Meinungsfreiheit für alle, unschuldig bis zur Verurteilung - das klingt logisch, ist aber im Kontext von Politik und Medien nicht immer gefragt. Doch Logik spielt bei den Piraten eine große Rolle. Viele von ihnen studieren Informatik oder Naturwissenschaften. Studienfächer, die von Logik dominiert sind. Die meisten dieser Vertreter sind männlich. Es gibt noch andere Piraten. Sie sind älter, sind groß geworden in den 80ern. Sie sind die Generation Golf, die apolitischen Hedonisten, die nur an sich selbst denken, die stillen Teilhaber der Deutschland AG. Eine Generation, die verloren schien für die Politik.

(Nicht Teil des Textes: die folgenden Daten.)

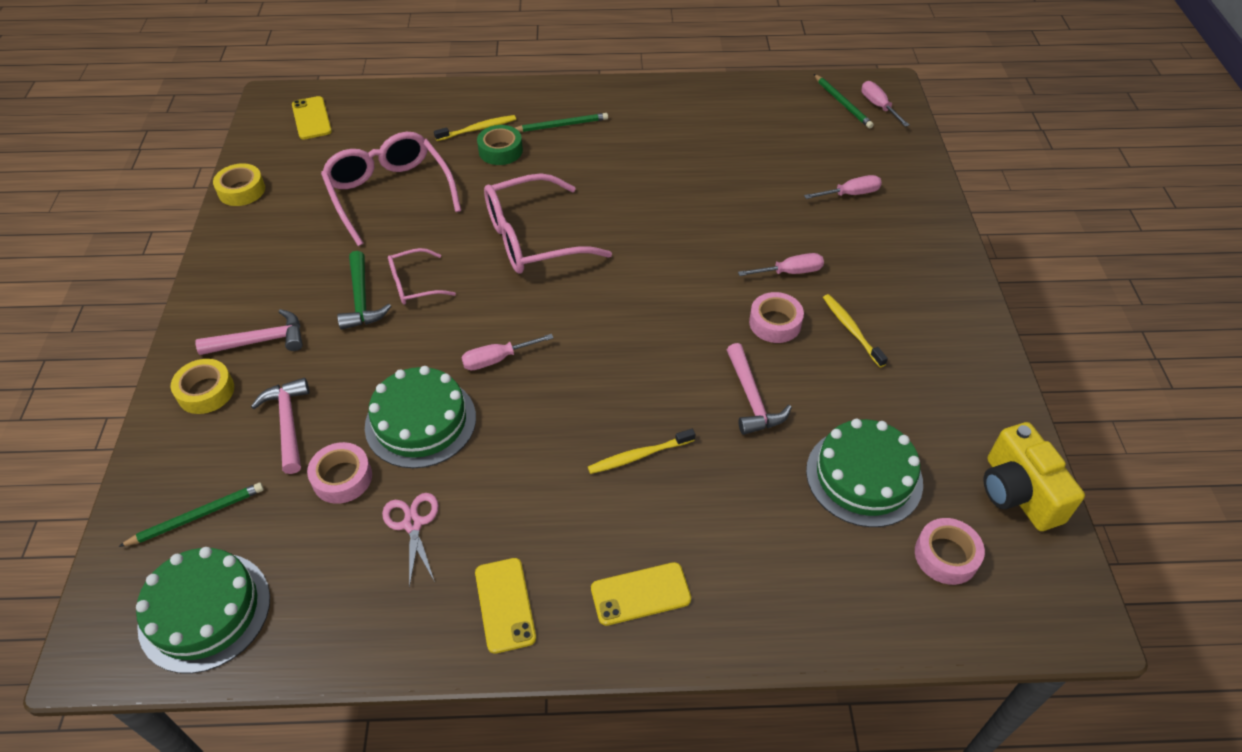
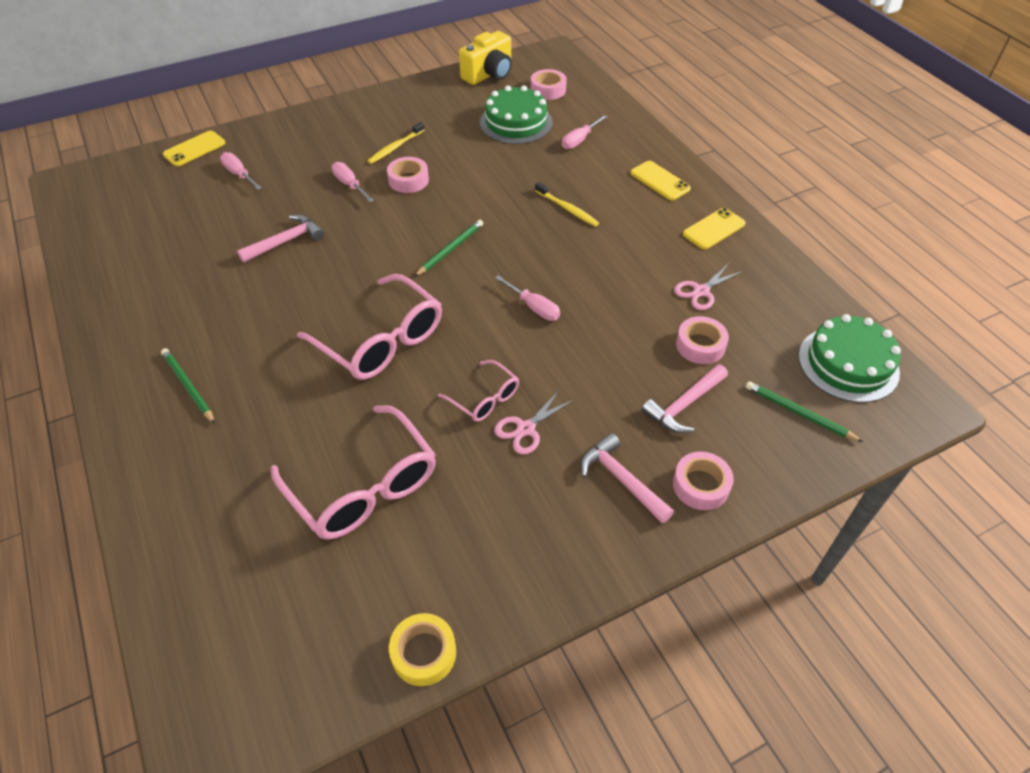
camera: 115 degrees left, 0 degrees up
(206, 391) = (700, 485): yellow tape -> pink tape
(311, 118) = (242, 664): yellow phone -> yellow phone (194, 149)
(361, 299) = (526, 429): green hammer -> pink scissors
(389, 193) = (364, 487): pink glasses -> pink glasses turned 75 degrees counterclockwise
(420, 422) = (621, 325): green cake -> none
(478, 129) = (216, 458): yellow toothbrush -> none
(500, 151) = (252, 420): green tape -> none
(751, 398) = (485, 175): pink hammer -> pink hammer (285, 241)
(842, 103) = (101, 202): green pencil -> green pencil (450, 249)
(878, 106) = (102, 181): pink screwdriver -> pink screwdriver (579, 140)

Doch sie haben eben auch weite Teile des Erwachsenenlebens mit digitalen Werkzeugen verbracht. Mit dem Commodore 64, der Atari-Spielkonsole und später dann mit dem Internet. Das Web machte sie frei. Dort trafen sie auf jüngere, auf die Digital Natives. Und vereinten sich. Gemeinsam halten die beiden Generationen online Kontakt über Kontinente, buchen günstige Reisen, spielten, diskutieren, sind kreativ. Eine der wichtigsten Nachrichten ihres Lebens, der Anschlag des 11. September 2001, wurde ihnen zuerst im Internet überbracht. Und genau diese Freiheit, haben sie das Gefühl, soll ihnen genommen werden.